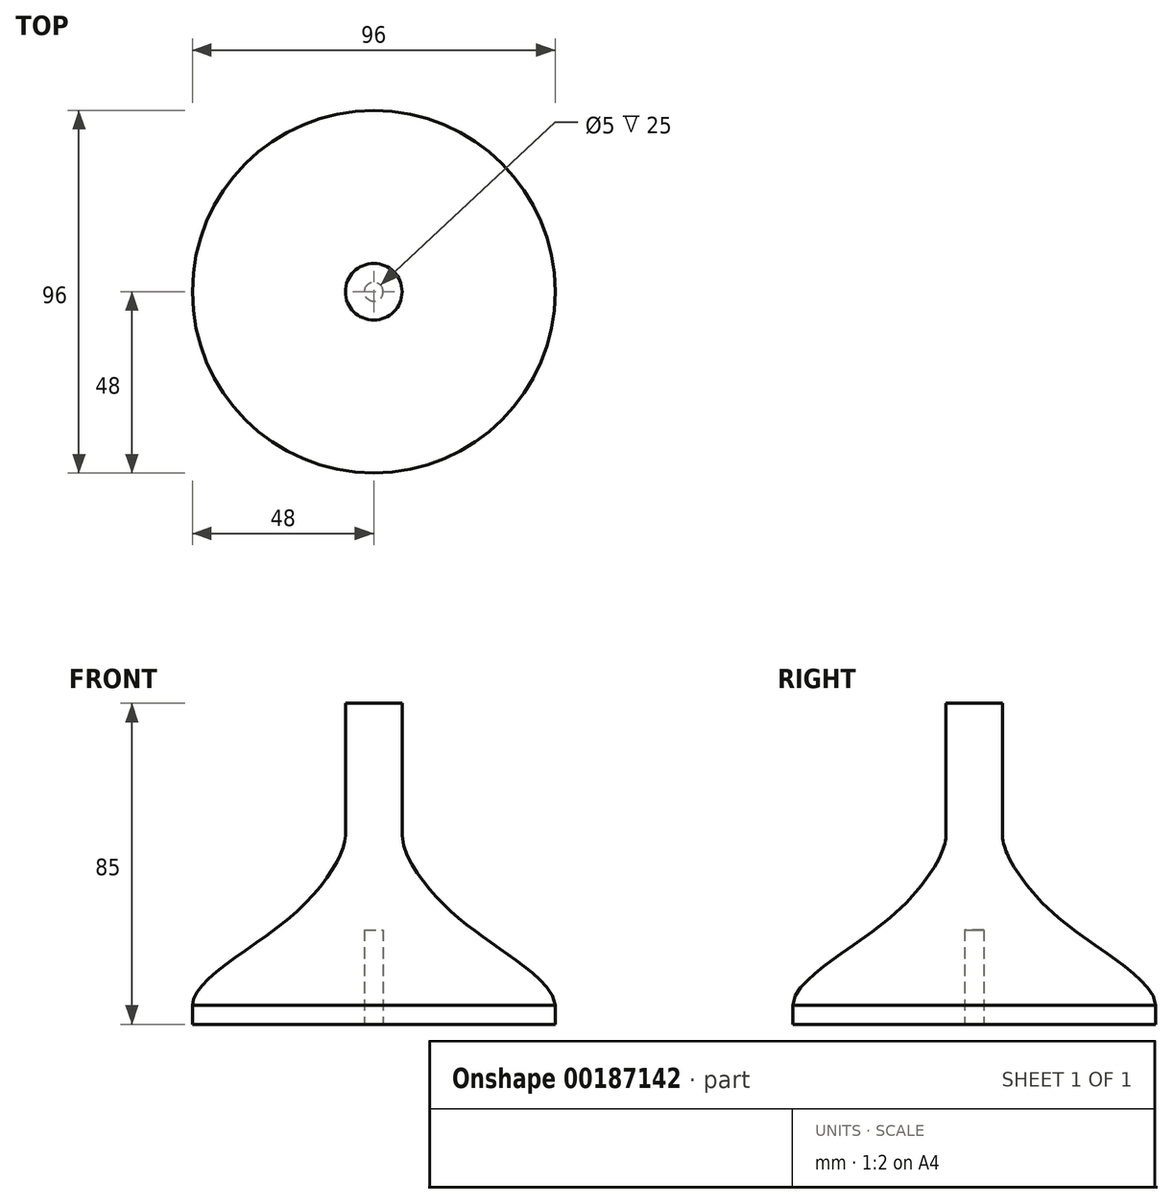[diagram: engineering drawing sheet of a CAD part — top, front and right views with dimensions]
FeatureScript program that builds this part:
annotation { "Feature Type Name" : "Feature", "Feature Type Description" : "" }
export const myFeature = defineFeature(function(context is Context, id is Id, definition is map)
    precondition{}
    {
        {
            var Q0;
            Q0=qCreatedBy(makeId("Front.planeOp"),FACE);
            var sketch = newSketch(context, id + "F0", { "sketchPlane" : qUnion([Q0])});
            skLineSegment(sketch, "E0", {"start": v(0, 0) * mm, "end": v(48, 0) * mm});
            skLineSegment(sketch, "E1", {"start": v(0, 0) * mm, "end": v(0, 85) * mm});
            skLineSegment(sketch, "E2", {"start": v(0, 85) * mm, "end": v(7.5, 85) * mm});
            skLineSegment(sketch, "E3", {"start": v(7.5, 85) * mm, "end": v(7.5, 50) * mm});
            skLineSegment(sketch, "E4", {"start": v(48, 0) * mm, "end": v(48, 5) * mm});
            skFitSpline(sketch, "E5", {"points": [v(48, 5) * mm, v(22.1, 28.4) * mm, v(7.5, 50) * mm], "startDerivative": vector(-1.29, 40) * mm, "endDerivative": vector(-0.28, 32.4) * mm});
            skSolve(sketch);
        }
        {
            var Q0;
            Q0=makeQuery(id+"F0.imprint","IMPRINT",FACE,{"disambiguationData":[TD([[makeQuery(id+"F0.imprint","IMPRINT",EDGE,{"derivedFrom":sQuery(id+"F0.wireOp",EDGE,"E0")}),1.0]])]});
            var Q1;
            Q1=sQuery(id+"F0.wireOp",EDGE,"E1");
            revolve(context, id + "F1", {"entities" : qUnion([Q0]), "axis" : qUnion([Q1]), "revolveType" : RevolveType.FULL});
        }
        {
            var Q0;
            Q0=makeQuery(id+"F1.opRevolve","SWEPT_FACE",FACE,{"disambiguationData":[OSD([sQuery(id+"F0.wireOp",EDGE,"E0")])]});
            var sketch = newSketch(context, id + "F2", { "sketchPlane" : qUnion([Q0])});
            skCircle(sketch, "E6", {"center": v(0, 0) * mm, "radius": 2.5 * mm});
            skSolve(sketch);
        }
        {
            var Q0;
            Q0 = qSketchRegion(id + "F2", true);
            extrude(context, id + "F3", {"entities" : qUnion([Q0]), "operationType" : NewBodyOperationType.REMOVE, "oppositeDirection" : true, "depth" : 25 * mm});
        }
    });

_PROBLEM STATEMENT_.
Can you switch every "skLineSegment" in the items above to "skLine", keeping everything else unchanged and leaving the pictures out?

_EXERCISE SOLUTION_.
[diagram: engineering drawing sheet of a CAD part — top, front and right views with dimensions]
FeatureScript program that builds this part:
annotation { "Feature Type Name" : "Feature", "Feature Type Description" : "" }
export const myFeature = defineFeature(function(context is Context, id is Id, definition is map)
    precondition{}
    {
        {
            var Q0;
            Q0=qCreatedBy(makeId("Front.planeOp"),FACE);
            var sketch = newSketch(context, id + "F0", { "sketchPlane" : qUnion([Q0])});
            skLine(sketch, "E0", {"start": v(0, 0) * mm, "end": v(48, 0) * mm});
            skLine(sketch, "E1", {"start": v(0, 0) * mm, "end": v(0, 85) * mm});
            skLine(sketch, "E2", {"start": v(0, 85) * mm, "end": v(7.5, 85) * mm});
            skLine(sketch, "E3", {"start": v(7.5, 85) * mm, "end": v(7.5, 50) * mm});
            skLine(sketch, "E4", {"start": v(48, 0) * mm, "end": v(48, 5) * mm});
            skFitSpline(sketch, "E5", {"points": [v(48, 5) * mm, v(22.1, 28.4) * mm, v(7.5, 50) * mm], "startDerivative": vector(-1.29, 40) * mm, "endDerivative": vector(-0.28, 32.4) * mm});
            skSolve(sketch);
        }
        {
            var Q0;
            Q0=makeQuery(id+"F0.imprint","IMPRINT",FACE,{"disambiguationData":[TD([[makeQuery(id+"F0.imprint","IMPRINT",EDGE,{"derivedFrom":sQuery(id+"F0.wireOp",EDGE,"E0")}),1.0]])]});
            var Q1;
            Q1=sQuery(id+"F0.wireOp",EDGE,"E1");
            revolve(context, id + "F1", {"entities" : qUnion([Q0]), "axis" : qUnion([Q1]), "revolveType" : RevolveType.FULL});
        }
        {
            var Q0;
            Q0=makeQuery(id+"F1.opRevolve","SWEPT_FACE",FACE,{"disambiguationData":[OSD([sQuery(id+"F0.wireOp",EDGE,"E0")])]});
            var sketch = newSketch(context, id + "F2", { "sketchPlane" : qUnion([Q0])});
            skCircle(sketch, "E6", {"center": v(0, 0) * mm, "radius": 2.5 * mm});
            skSolve(sketch);
        }
        {
            var Q0;
            Q0 = qSketchRegion(id + "F2", true);
            extrude(context, id + "F3", {"entities" : qUnion([Q0]), "operationType" : NewBodyOperationType.REMOVE, "oppositeDirection" : true, "depth" : 25 * mm});
        }
    });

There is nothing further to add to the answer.